Visitors to Facebook sites are often tricked into filling out surveys that generate affiliate payments for the scammers, victimizing legitimate businesses that pay affiliate fees, according to the company’s 2012 Internet Threats Trend Report.
“There are three stages to these attacks”, explained Avi Turiel, director of product marketing with Commtouch. The first stage is using social engineering to trick the individual user, the second stage is to use the Friends network to spread the attack, and third stage is the payoff, such as increasing visits to an affiliate marketing site, Turiel told Infosecurity.
Facebook users are induced to click on the scams through such social engineering tactics as free merchandise offers, celebrity news, new (fake) Facebook applications, or a “trusted” friend sending a message stating: “You have to see this!”
Malware is to blame for the spread of slightly over half the analyzed scams. In 48% of the cases, unwitting users themselves are responsible for distributing the scam content by clicking on “like” or “share” buttons, according to the report.
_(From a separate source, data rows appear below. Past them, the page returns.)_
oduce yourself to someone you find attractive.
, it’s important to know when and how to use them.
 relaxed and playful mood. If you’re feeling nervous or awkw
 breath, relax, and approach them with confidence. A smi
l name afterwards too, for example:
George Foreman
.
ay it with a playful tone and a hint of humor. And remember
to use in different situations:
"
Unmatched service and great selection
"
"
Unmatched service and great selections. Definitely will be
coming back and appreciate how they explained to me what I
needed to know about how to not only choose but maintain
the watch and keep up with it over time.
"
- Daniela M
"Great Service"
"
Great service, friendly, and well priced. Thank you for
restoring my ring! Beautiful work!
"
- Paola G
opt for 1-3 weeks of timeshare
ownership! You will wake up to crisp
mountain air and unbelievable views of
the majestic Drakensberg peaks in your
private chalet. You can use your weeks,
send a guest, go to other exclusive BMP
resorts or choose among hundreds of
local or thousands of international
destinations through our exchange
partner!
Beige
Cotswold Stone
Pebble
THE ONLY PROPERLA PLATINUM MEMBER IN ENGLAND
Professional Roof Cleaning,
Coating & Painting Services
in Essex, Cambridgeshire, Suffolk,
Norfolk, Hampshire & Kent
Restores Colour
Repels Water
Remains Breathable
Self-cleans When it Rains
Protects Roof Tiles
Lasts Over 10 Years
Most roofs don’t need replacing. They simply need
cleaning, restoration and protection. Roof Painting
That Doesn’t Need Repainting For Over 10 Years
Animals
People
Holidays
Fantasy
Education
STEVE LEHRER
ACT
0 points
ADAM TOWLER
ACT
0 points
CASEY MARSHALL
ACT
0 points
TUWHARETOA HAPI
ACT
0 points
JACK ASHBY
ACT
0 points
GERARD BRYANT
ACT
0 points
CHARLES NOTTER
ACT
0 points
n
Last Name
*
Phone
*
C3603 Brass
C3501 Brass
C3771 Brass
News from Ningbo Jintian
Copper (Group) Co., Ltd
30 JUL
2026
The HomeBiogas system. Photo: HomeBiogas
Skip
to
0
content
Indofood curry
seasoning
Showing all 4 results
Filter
Turiel said that Facebook is getting better at detecting and deleting malware and other “bad stuff.” The attack vectors are also being addressed by browsers, he added.
Commtouch expects Facebook attacks to continue in 2012. “I’m sure cybercriminals will surprise us with new methods of attack”, Turiel said.
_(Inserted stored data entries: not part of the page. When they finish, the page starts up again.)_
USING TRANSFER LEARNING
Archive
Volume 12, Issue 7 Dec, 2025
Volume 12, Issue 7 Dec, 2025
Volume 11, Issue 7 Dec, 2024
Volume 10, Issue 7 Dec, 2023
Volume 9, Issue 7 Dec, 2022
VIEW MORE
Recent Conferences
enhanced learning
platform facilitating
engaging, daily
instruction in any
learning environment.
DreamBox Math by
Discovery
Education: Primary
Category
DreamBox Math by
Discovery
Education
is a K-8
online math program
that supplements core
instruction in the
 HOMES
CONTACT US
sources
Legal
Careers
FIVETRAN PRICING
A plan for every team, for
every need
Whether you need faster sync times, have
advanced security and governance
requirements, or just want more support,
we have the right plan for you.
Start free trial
Besides Facebook threats, the Commtouch report discussed web threats, phishing, malware, and spam. The content of the report is based on data from Commtouch’s GlobalView Network, which tracks and analyzes billions of Internet transactions daily.
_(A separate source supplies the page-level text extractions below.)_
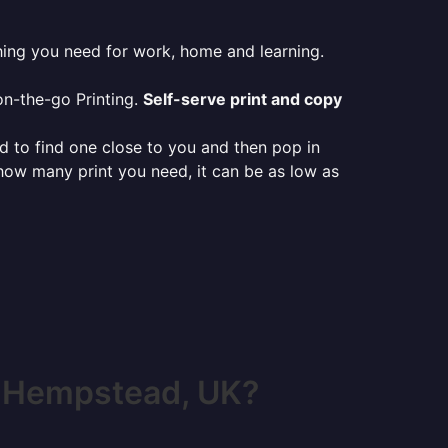
hing you need for work, home and learning.
on-the-go Printing.
Self-serve print and copy
ed to find one close to you and then pop in
 how many print you need, it can be as low as
l Hempstead, UK?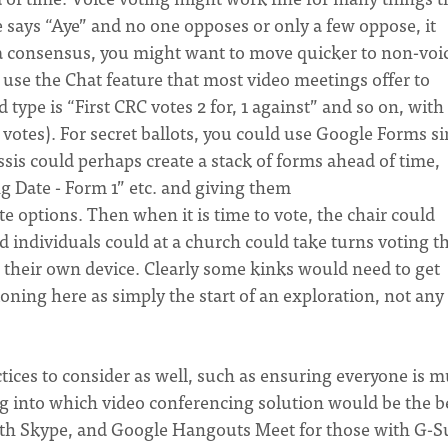
e says “Aye” and no one opposes or only a few oppose, it
not a consensus, you might want to move quicker to non-voi
 use the Chat feature that most video meetings offer to
 type is “First CRC votes 2 for, 1 against” and so on, with
 votes). For secret ballots, you could use Google Forms si
ssis could perhaps create a stack of forms ahead of time,
 Date - Form 1” etc. and giving them
te options. Then when it is time to vote, the chair could
 individuals could at a church could take turns voting t
 their own device. Clearly some kinks would need to get
ning here as simply the start of an exploration, not any 
tices to consider as well, such as ensuring everyone is 
ng into which video conferencing solution would be the b
ith Skype, and Google Hangouts Meet for those with G-S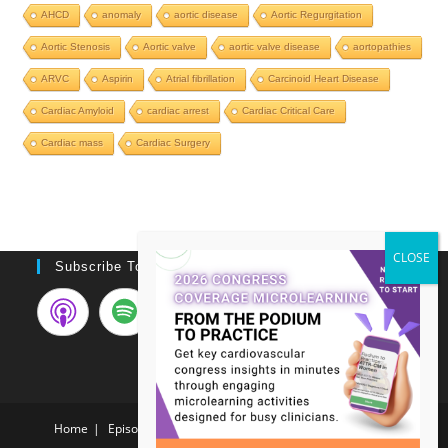
AHCD
anomaly
aortic disease
Aortic Regurgitation
Aortic Stenosis
Aortic valve
aortic valve disease
aortopathies
ARVC
Aspirin
Atrial fibrillation
Carcinoid Heart Disease
Cardiac Amyloid
cardiac arrest
Cardiac Critical Care
Cardiac mass
Cardiac Surgery
Subscribe To Podcast
Home
Episodes
Video Case List
Meet the NERDS!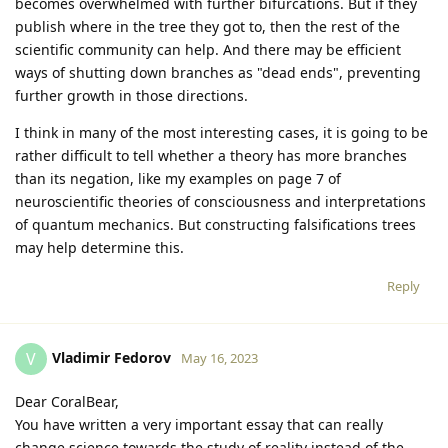
becomes overwhelmed with further bifurcations. But if they
publish where in the tree they got to, then the rest of the
scientific community can help. And there may be efficient
ways of shutting down branches as "dead ends", preventing
further growth in those directions.
I think in many of the most interesting cases, it is going to be
rather difficult to tell whether a theory has more branches
than its negation, like my examples on page 7 of
neuroscientific theories of consciousness and interpretations
of quantum mechanics. But constructing falsifications trees
may help determine this.
Reply
Vladimir Fedorov
V
May 16, 2023
Dear CoralBear,
You have written a very important essay that can really
change science towards the study of reality instead of the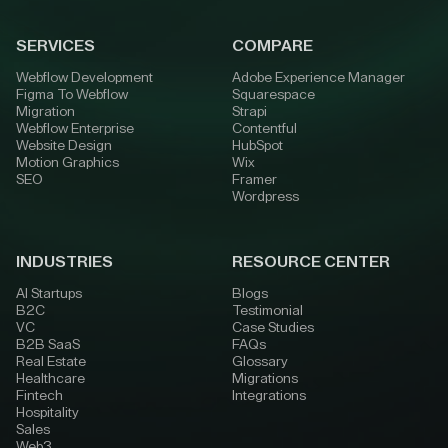
SERVICES
COMPARE
Webflow Development
Adobe Experience Manager
Figma To Webflow
Squarespace
Migration
Strapi
Webflow Enterprise
Contentful
Website Design
HubSpot
Motion Graphics
Wix
SEO
Framer
Wordpress
INDUSTRIES
RESOURCE CENTER
AI Startups
Blogs
B2C
Testimonial
VC
Case Studies
B2B SaaS
FAQs
Real Estate
Glossary
Healthcare
Migrations
Fintech
Integrations
Hospitality
Sales
Web3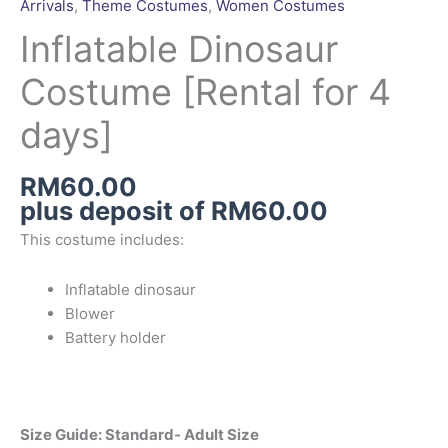
Arrivals
,
Theme Costumes
,
Women Costumes
[Rental
for
Inflatable Dinosaur
4
Costume [Rental for 4
days]
quantity
days]
RM
60.00
plus deposit of
RM
60.00
This costume includes:
Inflatable dinosaur
Blower
Battery holder
Size Guide: Standard- Adult Size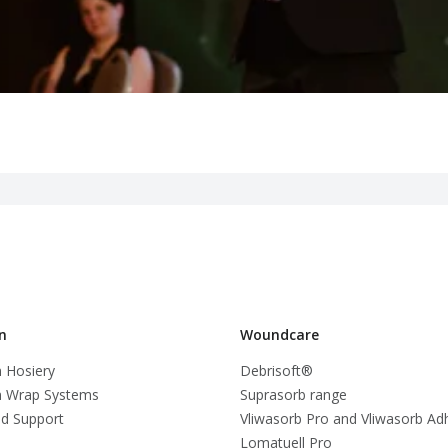
n
Woundcare
 Hosiery
Debrisoft®
 Wrap Systems
Suprasorb range
d Support
Vliwasorb Pro and Vliwasorb Ad
Lomatuell Pro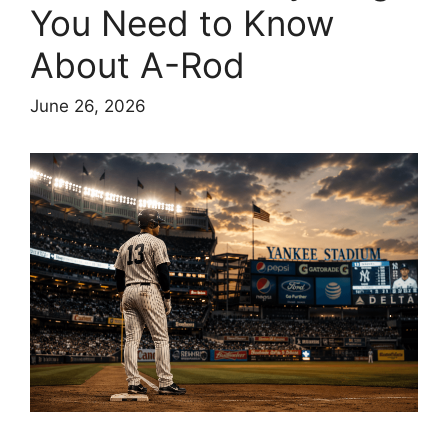
You Need to Know
About A-Rod
June 26, 2026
The trend report described the explosion of email-borne malware in the third quarter of 2011 to the highest levels observed in over two years, followed by its subsequent drop to earlier low levels during the fourth quarter.
“At the beginning of 2011, I don’t anyone would have predicted how much spam has dropped this year”, Turiel said. He attributed the drop to large botnet takedowns, as well as prosecution of spammers and manufacturers of counterfeit pharmaceuticals.
While emails with attached malware have subsided, email messages with malware links hosted on compromised Web sites increased significantly, using themes like pizza delivery notifications and airline itineraries to trick recipients into clicking on the malicious links, the report found.